Ele também propôs o Estatuto da Gestante e da Criança por Nascer, que pretende conferir proteção jurídica à criança e reconhecer a sua dignidade desde o momento de sua concepção. Entre outras coisas, o estatuto prevê que a criança não pode ser discriminada por “delitos cometidos por seus genitores”, em referência à concepção decorrente de estupro.
O estatuto diz que, “na hipótese de a gestante vítima de estupro não dispor de meios econômicos” para criar o filho, o estado poderá arcar com os custos ou facilitar a adoção da criança.
Outro projeto de Girão propõe obrigar que empresas de comunicação divulguem informações educativas sobre os riscos do aborto e da gravidez precoce.

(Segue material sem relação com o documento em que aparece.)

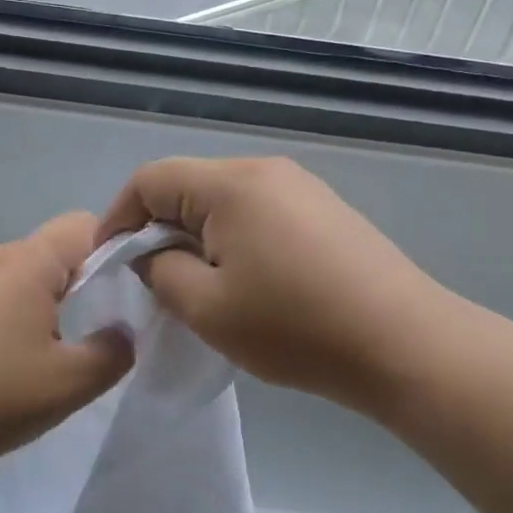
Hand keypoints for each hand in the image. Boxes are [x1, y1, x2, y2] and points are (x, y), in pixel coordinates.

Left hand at [0, 211, 133, 481]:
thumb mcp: (69, 385)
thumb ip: (113, 353)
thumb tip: (120, 334)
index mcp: (24, 264)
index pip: (82, 226)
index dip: (109, 252)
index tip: (114, 299)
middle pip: (45, 254)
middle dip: (69, 289)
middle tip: (71, 342)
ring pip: (9, 278)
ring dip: (28, 307)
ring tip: (23, 361)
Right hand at [97, 157, 450, 415]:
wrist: (402, 342)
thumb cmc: (294, 327)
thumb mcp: (206, 307)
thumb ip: (160, 271)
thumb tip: (152, 254)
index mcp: (231, 183)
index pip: (150, 179)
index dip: (118, 218)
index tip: (110, 264)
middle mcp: (265, 170)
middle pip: (188, 185)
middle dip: (158, 228)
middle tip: (152, 281)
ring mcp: (301, 187)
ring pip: (223, 201)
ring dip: (197, 235)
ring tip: (198, 285)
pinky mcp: (324, 210)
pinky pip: (258, 212)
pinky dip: (233, 238)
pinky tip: (246, 281)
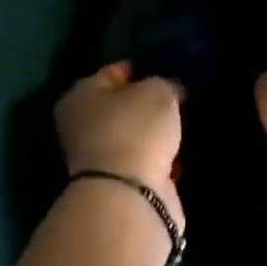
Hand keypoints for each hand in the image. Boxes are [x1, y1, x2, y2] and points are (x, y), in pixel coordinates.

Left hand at [55, 63, 184, 226]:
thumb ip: (165, 84)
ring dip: (157, 135)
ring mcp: (100, 160)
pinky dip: (162, 160)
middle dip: (149, 105)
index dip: (141, 69)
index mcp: (80, 96)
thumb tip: (170, 91)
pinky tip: (182, 154)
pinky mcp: (120, 185)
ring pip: (135, 137)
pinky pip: (146, 163)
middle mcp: (83, 126)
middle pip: (123, 107)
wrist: (130, 195)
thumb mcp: (158, 91)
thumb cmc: (135, 129)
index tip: (166, 70)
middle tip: (179, 99)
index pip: (113, 73)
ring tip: (186, 125)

Carla Zambelli, Eduardo Bolsonaro e Bia Kicis
Embora, em 2019, tenham estado mais envolvidos em disputas de poder dentro do Congresso do que em efetivamente discutir pautas conservadoras, os deputados Carla Zambelli, Eduardo Bolsonaro e Bia Kicis são grandes porta-vozes do bolsonarismo no parlamento – e, por conseguinte, da pauta de costumes do presidente Jair Bolsonaro.
Com o racha no PSL, os três foram protagonistas de fortes embates políticos com ex-aliados. Ainda assim, participam de algumas frentes parlamentares com viés conservador e, juntos, propuseram a Lei Rhuan Maycon, que torna crime hediondo o homicídio por “menosprezo ou discriminação ao sexo biológico”, em referência aos preceitos da ideologia de gênero.
Em sua justificativa, o projeto diz que “há crescente escalada da violência contra crianças no Brasil”, e que o menino Rhuan Maycon, assassinado pela própria mãe e por sua companheira lésbica em maio deste ano, foi “barbaramente seviciado, torturado, emasculado, a fim de fazê-lo transgênero”.